Алиса обиженно усмехнулась:

- Если хочешь, кстати, можешь и сказать! Я тебя молчать не заставляю. Просто прошу... Как будто я не знаю, о чем ты сейчас думаешь! "А вдруг я ничего милиции не расскажу, а, на самом деле, это она и есть убийца? Или сообщница!"

- Ничего я такого не думаю!

- Думаешь-думаешь! - указательным пальцем она катнула сигаретку по столу. - Сидишь и трясешься вся, вместо того, чтобы логически мозгами раскинуть... Ну, что тебе кажется подозрительным, а? То, что я к Рождеству вино притащила, или то, что на этикетке виноград нарисован?.. Просто вино, как это ни странно, делают из винограда! Делали бы из морковки - морковку на бутылке бы нарисовали...

"И на грудь Галине Александровне тогда тоже положили бы морковку!" промелькнула у меня в голове истерическая мыслишка. Естественно, вслух я её произносить не стала и вместо этого с фальшивым возмущением фыркнула:

- Да ничего мне не кажется подозрительным! Что ты ко мне пристала?!

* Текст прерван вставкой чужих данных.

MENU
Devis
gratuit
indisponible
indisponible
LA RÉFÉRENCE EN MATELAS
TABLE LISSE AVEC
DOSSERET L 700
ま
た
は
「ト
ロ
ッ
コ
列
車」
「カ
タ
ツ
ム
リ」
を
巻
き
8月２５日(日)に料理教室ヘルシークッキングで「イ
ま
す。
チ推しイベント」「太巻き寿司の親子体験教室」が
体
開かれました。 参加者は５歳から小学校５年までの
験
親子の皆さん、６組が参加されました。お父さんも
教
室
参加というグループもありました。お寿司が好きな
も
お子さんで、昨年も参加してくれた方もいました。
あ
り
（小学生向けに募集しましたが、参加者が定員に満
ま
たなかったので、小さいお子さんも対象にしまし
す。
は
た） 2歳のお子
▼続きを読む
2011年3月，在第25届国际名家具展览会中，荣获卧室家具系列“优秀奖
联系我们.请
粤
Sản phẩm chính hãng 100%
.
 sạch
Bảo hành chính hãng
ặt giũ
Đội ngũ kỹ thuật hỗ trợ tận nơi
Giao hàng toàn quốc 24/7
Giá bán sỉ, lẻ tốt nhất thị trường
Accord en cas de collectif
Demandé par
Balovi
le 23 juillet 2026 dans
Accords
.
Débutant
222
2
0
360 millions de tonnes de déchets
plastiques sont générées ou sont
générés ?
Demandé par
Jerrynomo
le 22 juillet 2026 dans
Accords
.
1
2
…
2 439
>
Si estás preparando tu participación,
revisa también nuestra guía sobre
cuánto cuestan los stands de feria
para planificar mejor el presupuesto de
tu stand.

- Если бы ты только знала, как я сама жалею, что притащила это дурацкое вино! - Алиса вздохнула. - Ну, кто же мог предполагать, что такое случится?!. В принципе, даже если и узнают про бутылку, ничего страшного, наверное, не будет. Разберутся, конечно. Обидно только, что проформы ради по всяким допросам затаскают, слухи поползут...

- Да, слухи это, конечно, неприятно... Особенно, в маленьком городке.

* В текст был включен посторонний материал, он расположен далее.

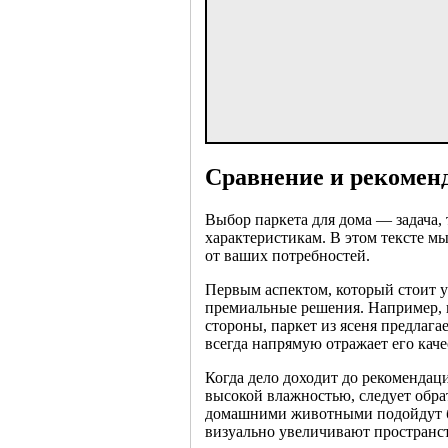
Сравнение и рекомен
Выбор паркета для дома — задача,
характеристикам. В этом тексте м
от ваших потребностей.
Первым аспектом, который стоит у
премиальные решения. Например, п
стороны, паркет из ясеня предлага
всегда напрямую отражает его кач
Когда дело доходит до рекомендац
высокой влажностью, следует обра
домашними животными подойдут бол
визуально увеличивают пространст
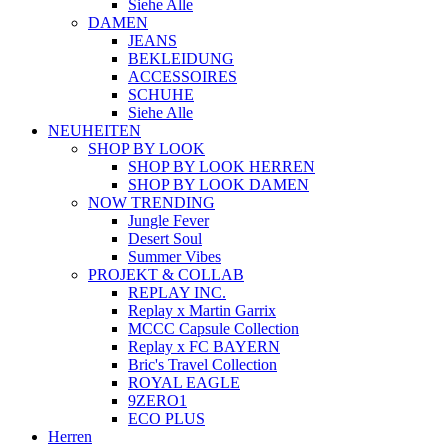
Siehe Alle
DAMEN
JEANS
BEKLEIDUNG
ACCESSOIRES
SCHUHE
Siehe Alle
NEUHEITEN
SHOP BY LOOK
SHOP BY LOOK HERREN
SHOP BY LOOK DAMEN
NOW TRENDING
Jungle Fever
Desert Soul
Summer Vibes
PROJEKT & COLLAB
REPLAY INC.
Replay x Martin Garrix
MCCC Capsule Collection
Replay x FC BAYERN
Bric's Travel Collection
ROYAL EAGLE
9ZERO1
ECO PLUS
Herren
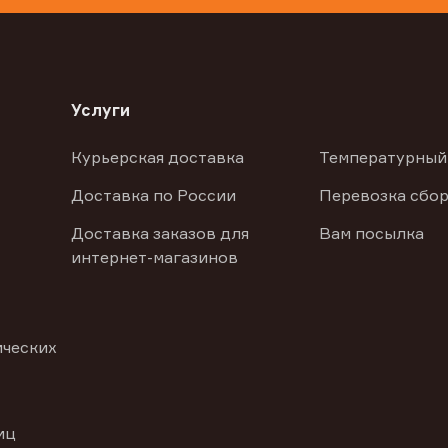
Услуги
Курьерская доставка
Температурный
Доставка по России
Перевозка сбор
Доставка заказов для
Вам посылка
интернет-магазинов
ических
иц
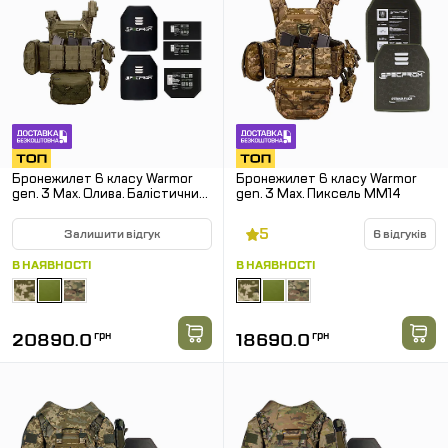
Бронежилет 6 класу Warmor
Бронежилет 6 класу Warmor
gen. 3 Max. Олива. Балістичний
gen. 3 Max. Пиксель ММ14
захист боків і паху.
5
Залишити відгук
6 відгуків
В НАЯВНОСТІ
В НАЯВНОСТІ
20890.0
грн
18690.0
грн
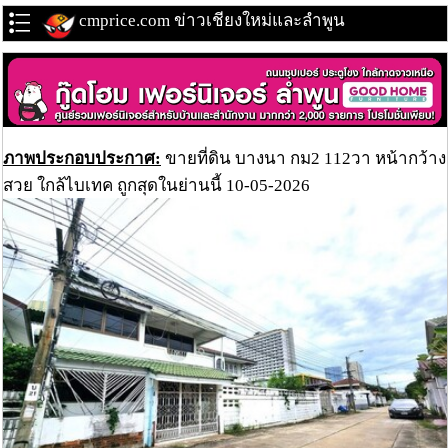
cmprice.com ข่าวเชียงใหม่และลำพูน
ภาพประกอบประกาศ:
ขายที่ดิน บางนา กม2 112วา หน้ากว้าง
สวย ใกล้ไบเทค ถูกสุดในย่านนี้ 10-05-2026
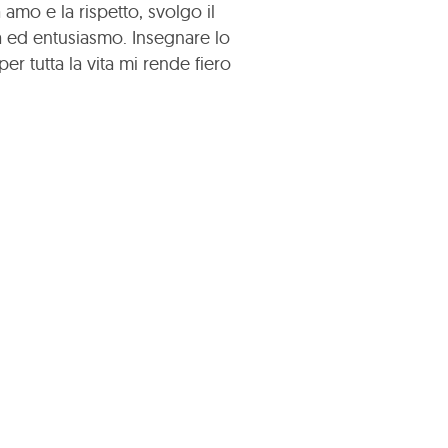
 amo e la rispetto, svolgo il
à ed entusiasmo. Insegnare lo
 tutta la vita mi rende fiero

- "Неприятно"?!! Ничего себе, "неприятно"!.. Да меня с работы вышвырнут и все! Вот и пойду потом полы в каком-нибудь детском садике мыть.

- Ну, это ты, по-моему, слишком краски сгущаешь!

- Если бы! - она снова горько усмехнулась. - Уволят и "до свидания" не скажут!

- А что, у вас в Михайловске такая конкуренция среди продавцов? Или в коммерческих киосках, как в английских клубах - репутация заведения превыше всего?

- Да при чем тут репутация?.. Просто хозяин, естественно, не захочет, чтобы вокруг "точки" менты крутились. Какая ему радость такое внимание к своему бизнесу привлекать?

- Понятно.., - я глуповато покивала и торопливо отвернулась к окну, не зная, что ещё сказать.

Сухо чиркнула зажигалка. Запахло сигаретным дымком, в воздухе повисло сизое клубящееся облачко. Алиса таки решила нарушить строжайшее правило профилактория и закурить прямо в комнате. Я обернулась. Она сидела, слегка наклонившись вперед, поставив оба локтя на стол, и часто-часто смаргивала своими чуть раскосыми лисьими глазами.

Что я, в принципе, о ней знала? Да, собственно, почти ничего. Моя ровесница, но замужем вот уже, кажется, пять лет. Детей нет. Муж работает охранником в каком-то коммерческом банке. Вот и все!.. Да, чисто по-человечески Алиска мне нравилась. Да, я прекрасно понимала её нежелание связываться с милицией: сама когда-то вот так же дрожала: "Что угодно, только не это! Не разберутся, обрадуются, что есть на кого убийство повесить, посадят лет на пятнадцать!" Да, я чувствовала, что розовая кисть винограда на этикетке и виноград на груди Галины Александровны - всего лишь страшное, нелепое совпадение...

- Жень! - она в очередной раз глубоко затянулась и помахала ладонью перед лицом, чтобы разогнать дым. - Ну, что ты так напрягаешься? Вот прямо сейчас на тебя кинусь и тоже подушкой задушу!.. "Тоже" - не в смысле, что и тетку эту тоже я задушила, а в смысле, что "тоже подушкой"... Тьфу ты, черт! Вот видишь - уже оправдываюсь!

- Да, я понимаю, понимаю...

- В конце концов, что я - похожа на маньяка что ли?

- А что у маньяков обязательно какая-то "типическая" внешность? Вон, говорят, Чикатило очень даже мирной наружности был дядечка! - я всего лишь хотела пошутить для того, чтобы разрядить атмосферу, но шутка получилась, мягко говоря неудачная. Алиса ещё больше нахмурилась и нервно передернула худыми плечами. Пришлось срочно уводить разговор в другую плоскость. Кстати, может это ещё и не маньяк сделал? Может, виноград этот так - для того, чтобы сильнее запутать положили... Да, вообще, пусть милиция разбирается, да?